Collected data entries
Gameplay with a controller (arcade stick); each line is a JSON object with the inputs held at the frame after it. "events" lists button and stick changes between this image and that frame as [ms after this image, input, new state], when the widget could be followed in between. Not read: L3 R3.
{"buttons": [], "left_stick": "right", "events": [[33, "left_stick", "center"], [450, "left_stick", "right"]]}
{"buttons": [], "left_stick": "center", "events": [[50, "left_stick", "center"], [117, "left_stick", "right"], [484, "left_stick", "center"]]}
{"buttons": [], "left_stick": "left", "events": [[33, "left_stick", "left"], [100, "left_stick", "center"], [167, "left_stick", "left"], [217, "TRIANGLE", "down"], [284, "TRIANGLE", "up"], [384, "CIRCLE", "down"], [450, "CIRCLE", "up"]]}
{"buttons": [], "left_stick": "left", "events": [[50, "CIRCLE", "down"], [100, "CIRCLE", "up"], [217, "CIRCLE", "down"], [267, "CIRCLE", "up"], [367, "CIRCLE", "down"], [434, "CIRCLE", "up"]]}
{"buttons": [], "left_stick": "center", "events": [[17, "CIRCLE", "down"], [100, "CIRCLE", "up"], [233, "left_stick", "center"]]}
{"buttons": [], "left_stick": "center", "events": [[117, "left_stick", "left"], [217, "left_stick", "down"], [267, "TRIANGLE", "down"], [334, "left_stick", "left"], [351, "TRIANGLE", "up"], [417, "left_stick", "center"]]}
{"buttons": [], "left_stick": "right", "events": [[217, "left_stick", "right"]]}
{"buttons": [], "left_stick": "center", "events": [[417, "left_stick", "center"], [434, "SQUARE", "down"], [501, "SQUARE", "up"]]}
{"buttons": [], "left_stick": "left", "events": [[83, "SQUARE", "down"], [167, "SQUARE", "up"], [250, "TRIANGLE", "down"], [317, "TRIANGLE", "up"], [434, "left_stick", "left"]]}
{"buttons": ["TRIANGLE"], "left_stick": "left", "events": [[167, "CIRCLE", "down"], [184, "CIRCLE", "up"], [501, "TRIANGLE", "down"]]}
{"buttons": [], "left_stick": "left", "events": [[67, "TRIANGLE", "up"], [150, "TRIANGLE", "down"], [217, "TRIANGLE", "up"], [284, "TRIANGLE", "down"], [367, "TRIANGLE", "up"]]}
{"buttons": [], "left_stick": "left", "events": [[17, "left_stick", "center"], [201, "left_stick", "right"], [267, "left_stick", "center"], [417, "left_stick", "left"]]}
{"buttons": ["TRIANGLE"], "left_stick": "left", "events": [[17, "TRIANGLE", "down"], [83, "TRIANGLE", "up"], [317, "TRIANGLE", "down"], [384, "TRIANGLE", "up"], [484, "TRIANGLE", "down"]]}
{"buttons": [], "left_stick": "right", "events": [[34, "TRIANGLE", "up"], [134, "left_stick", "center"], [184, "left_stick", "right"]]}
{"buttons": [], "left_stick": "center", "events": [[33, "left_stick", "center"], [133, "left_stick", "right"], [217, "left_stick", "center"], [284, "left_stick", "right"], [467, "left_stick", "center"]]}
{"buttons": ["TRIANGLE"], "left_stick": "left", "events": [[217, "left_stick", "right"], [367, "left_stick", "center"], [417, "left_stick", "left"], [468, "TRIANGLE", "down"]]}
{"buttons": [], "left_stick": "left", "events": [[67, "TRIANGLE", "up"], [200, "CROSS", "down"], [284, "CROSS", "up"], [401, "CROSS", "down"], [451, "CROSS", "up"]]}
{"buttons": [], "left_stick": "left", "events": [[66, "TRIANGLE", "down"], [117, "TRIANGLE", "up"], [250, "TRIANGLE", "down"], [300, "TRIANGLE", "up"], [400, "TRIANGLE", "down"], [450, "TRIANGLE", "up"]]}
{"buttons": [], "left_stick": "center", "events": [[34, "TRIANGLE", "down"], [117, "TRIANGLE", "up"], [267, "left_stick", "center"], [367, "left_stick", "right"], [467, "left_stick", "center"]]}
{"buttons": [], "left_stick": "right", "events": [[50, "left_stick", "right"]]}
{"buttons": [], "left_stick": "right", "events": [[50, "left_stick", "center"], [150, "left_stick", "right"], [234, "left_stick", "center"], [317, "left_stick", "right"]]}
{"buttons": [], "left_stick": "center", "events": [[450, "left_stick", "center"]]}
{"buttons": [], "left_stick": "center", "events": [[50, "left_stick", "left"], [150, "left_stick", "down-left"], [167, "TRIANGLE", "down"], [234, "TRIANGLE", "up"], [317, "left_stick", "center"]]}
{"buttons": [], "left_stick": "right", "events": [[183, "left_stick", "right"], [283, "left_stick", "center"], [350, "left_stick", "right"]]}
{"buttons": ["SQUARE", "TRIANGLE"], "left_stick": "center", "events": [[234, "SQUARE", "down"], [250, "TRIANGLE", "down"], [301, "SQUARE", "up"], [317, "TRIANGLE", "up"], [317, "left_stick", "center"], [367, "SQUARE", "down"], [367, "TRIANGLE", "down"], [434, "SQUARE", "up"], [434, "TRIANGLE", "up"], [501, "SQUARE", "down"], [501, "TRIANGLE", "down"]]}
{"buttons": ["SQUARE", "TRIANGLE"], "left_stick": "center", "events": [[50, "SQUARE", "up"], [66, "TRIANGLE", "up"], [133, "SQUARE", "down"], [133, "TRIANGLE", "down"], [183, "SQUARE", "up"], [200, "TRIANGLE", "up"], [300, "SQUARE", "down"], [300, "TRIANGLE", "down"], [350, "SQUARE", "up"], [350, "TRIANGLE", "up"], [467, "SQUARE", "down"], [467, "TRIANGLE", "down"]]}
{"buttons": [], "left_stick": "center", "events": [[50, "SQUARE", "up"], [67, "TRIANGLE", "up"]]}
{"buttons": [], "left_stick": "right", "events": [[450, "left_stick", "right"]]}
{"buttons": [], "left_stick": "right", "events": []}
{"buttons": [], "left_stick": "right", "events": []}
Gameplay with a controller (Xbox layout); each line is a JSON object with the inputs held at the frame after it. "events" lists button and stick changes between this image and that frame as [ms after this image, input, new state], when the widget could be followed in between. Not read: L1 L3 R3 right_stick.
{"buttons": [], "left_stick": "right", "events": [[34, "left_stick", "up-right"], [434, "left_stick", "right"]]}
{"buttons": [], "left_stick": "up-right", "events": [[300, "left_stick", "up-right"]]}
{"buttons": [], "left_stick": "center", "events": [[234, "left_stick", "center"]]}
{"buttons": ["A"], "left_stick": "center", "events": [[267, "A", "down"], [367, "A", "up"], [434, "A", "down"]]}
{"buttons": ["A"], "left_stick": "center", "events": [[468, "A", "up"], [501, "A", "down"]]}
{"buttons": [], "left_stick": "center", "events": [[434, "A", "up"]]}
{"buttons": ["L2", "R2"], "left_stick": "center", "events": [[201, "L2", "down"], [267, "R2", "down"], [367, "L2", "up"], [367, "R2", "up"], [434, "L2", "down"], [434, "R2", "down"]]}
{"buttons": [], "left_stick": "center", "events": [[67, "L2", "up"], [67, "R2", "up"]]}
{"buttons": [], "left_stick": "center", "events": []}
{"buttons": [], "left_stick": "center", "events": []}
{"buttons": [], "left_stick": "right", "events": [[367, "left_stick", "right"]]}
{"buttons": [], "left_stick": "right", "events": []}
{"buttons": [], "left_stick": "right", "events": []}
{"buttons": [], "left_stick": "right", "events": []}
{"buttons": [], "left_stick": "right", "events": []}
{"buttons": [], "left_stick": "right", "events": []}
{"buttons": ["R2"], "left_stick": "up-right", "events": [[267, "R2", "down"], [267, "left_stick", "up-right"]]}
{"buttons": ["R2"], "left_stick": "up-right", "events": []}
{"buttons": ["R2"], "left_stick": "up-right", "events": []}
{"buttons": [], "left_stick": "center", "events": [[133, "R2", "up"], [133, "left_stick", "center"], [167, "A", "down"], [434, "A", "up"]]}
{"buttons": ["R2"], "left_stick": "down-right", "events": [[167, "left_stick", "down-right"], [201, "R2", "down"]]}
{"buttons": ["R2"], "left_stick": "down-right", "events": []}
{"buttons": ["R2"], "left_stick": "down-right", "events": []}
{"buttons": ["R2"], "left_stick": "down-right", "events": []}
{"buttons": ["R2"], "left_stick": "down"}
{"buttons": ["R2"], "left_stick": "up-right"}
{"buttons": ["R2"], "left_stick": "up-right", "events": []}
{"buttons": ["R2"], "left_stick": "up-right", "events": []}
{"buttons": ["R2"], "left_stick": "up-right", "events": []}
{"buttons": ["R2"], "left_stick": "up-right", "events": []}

Exercise description:
For each line of the data that includes the word "image", return a copy of it.

Reply to the exercise:
Gameplay with a controller (arcade stick); each line is a JSON object with the inputs held at the frame after it. "events" lists button and stick changes between this image and that frame as [ms after this image, input, new state], when the widget could be followed in between. Not read: L3 R3.
Gameplay with a controller (Xbox layout); each line is a JSON object with the inputs held at the frame after it. "events" lists button and stick changes between this image and that frame as [ms after this image, input, new state], when the widget could be followed in between. Not read: L1 L3 R3 right_stick.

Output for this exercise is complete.